WORK TO COMPLETE ▸
Tally every line in the data that has the word "Zealand" and report only the total.

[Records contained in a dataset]
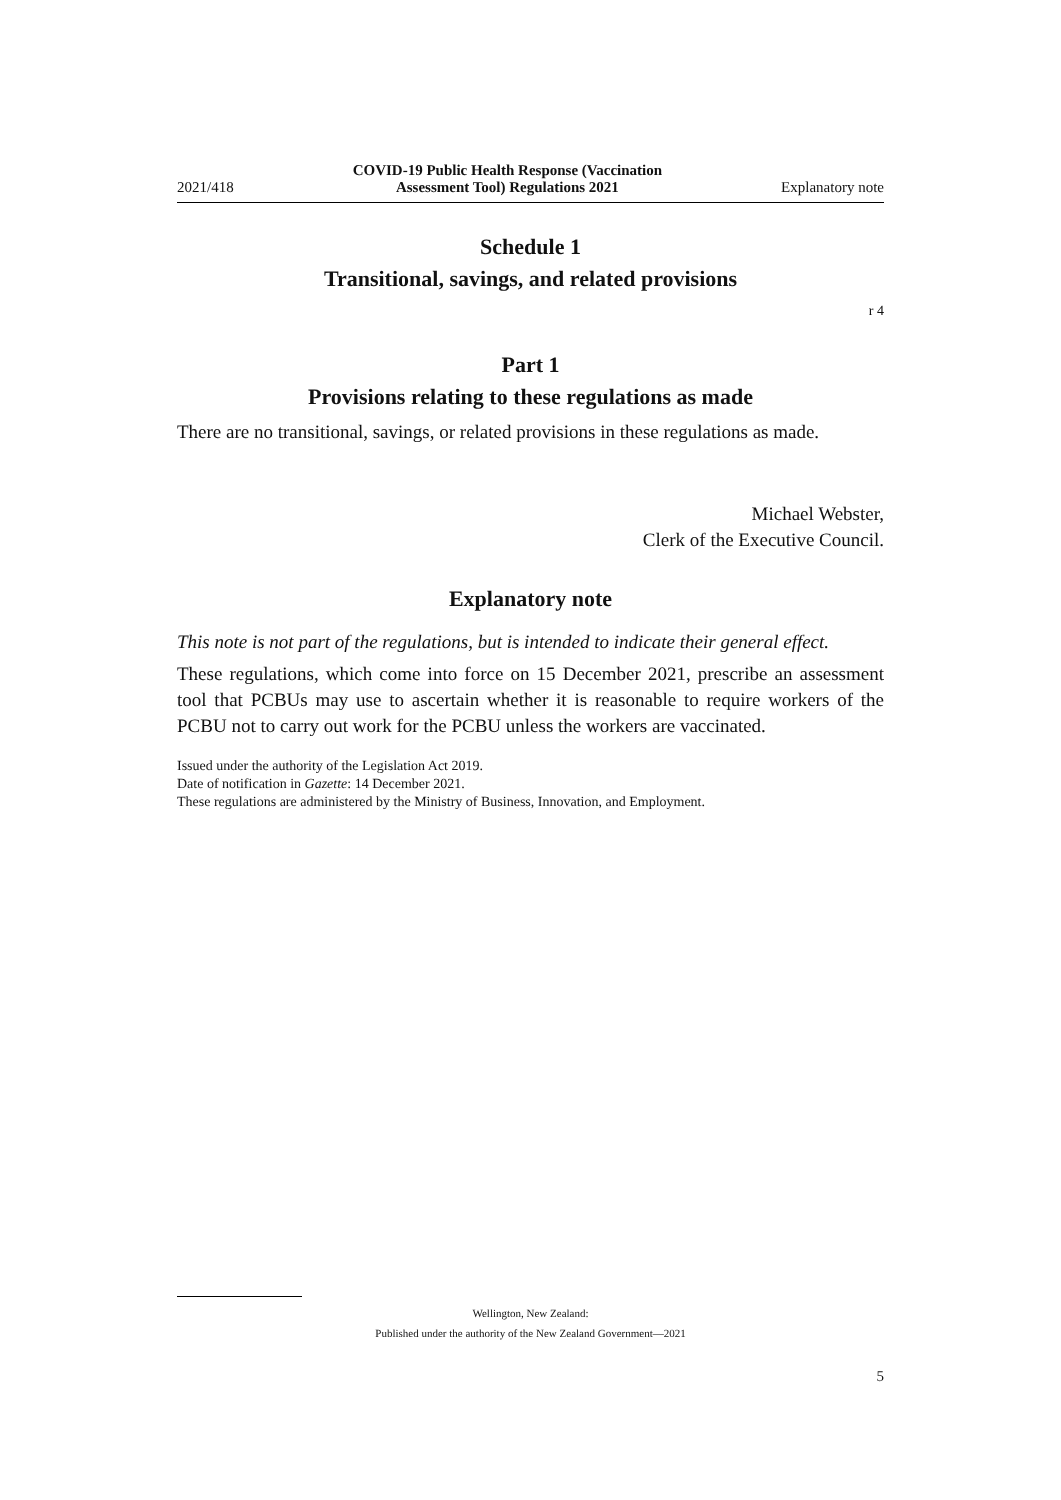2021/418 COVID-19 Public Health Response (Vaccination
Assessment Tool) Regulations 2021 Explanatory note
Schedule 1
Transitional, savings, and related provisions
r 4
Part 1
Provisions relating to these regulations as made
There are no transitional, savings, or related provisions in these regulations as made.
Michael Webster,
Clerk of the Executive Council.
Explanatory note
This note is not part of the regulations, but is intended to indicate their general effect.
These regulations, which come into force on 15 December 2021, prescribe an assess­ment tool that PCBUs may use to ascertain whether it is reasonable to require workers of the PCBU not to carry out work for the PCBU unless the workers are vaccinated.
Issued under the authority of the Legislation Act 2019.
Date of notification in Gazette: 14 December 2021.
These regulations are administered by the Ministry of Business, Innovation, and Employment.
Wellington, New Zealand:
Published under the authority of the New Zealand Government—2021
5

...

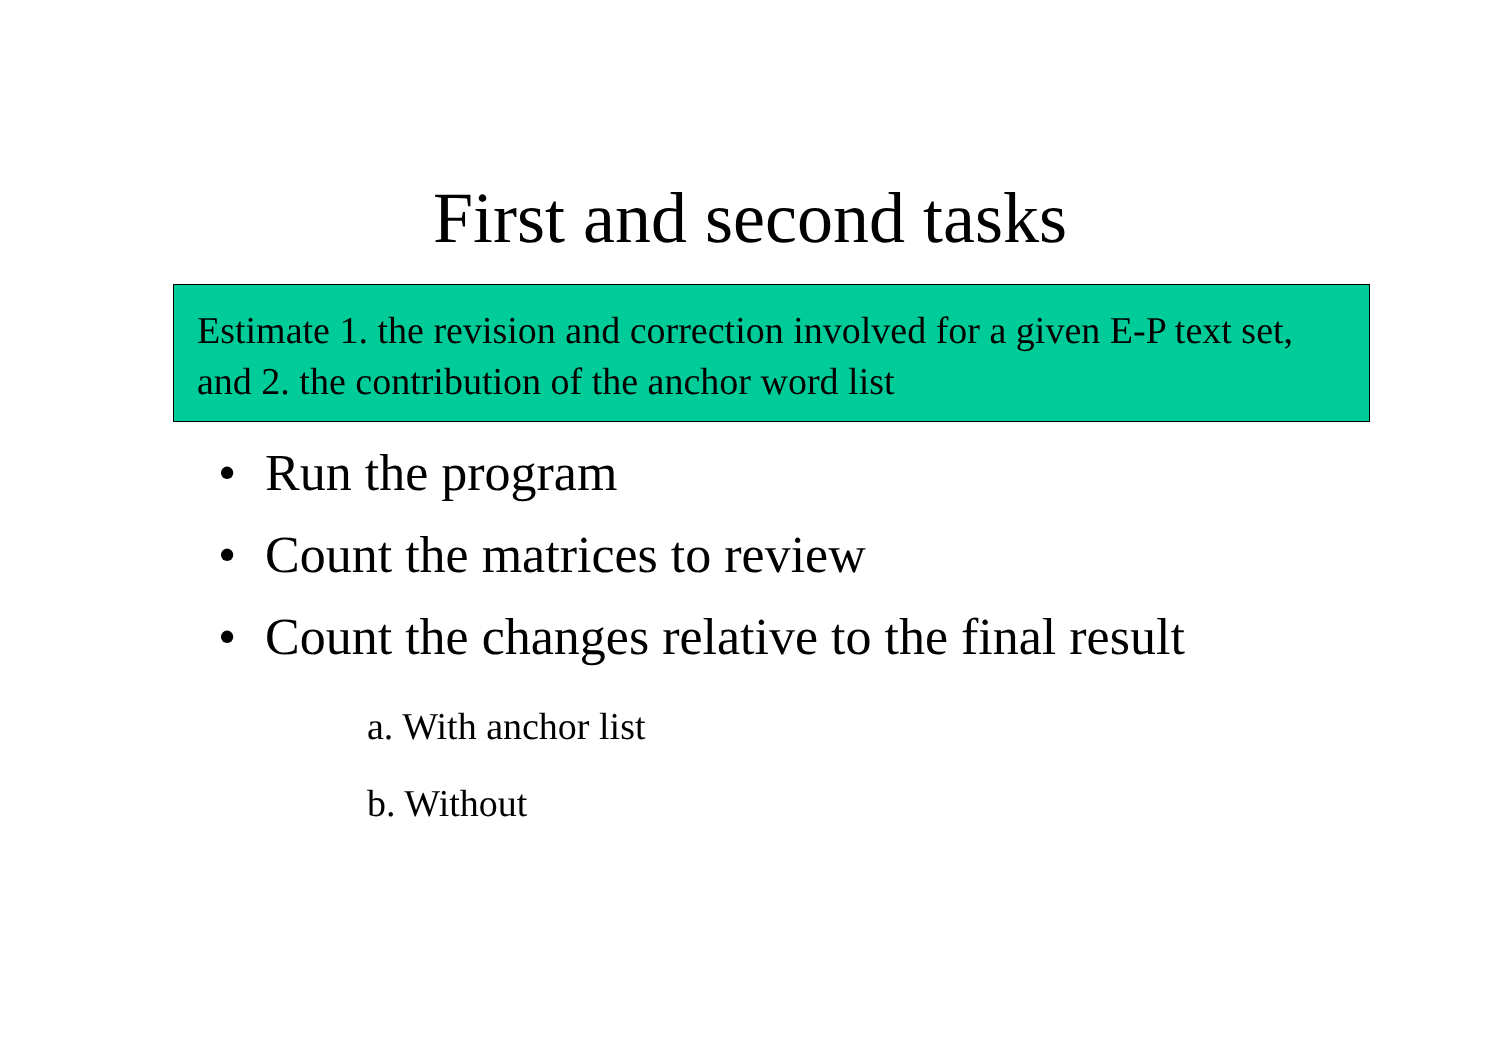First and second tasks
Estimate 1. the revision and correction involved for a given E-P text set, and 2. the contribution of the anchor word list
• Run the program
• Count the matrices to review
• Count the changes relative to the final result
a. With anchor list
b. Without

WRITTEN REPLY ▸
2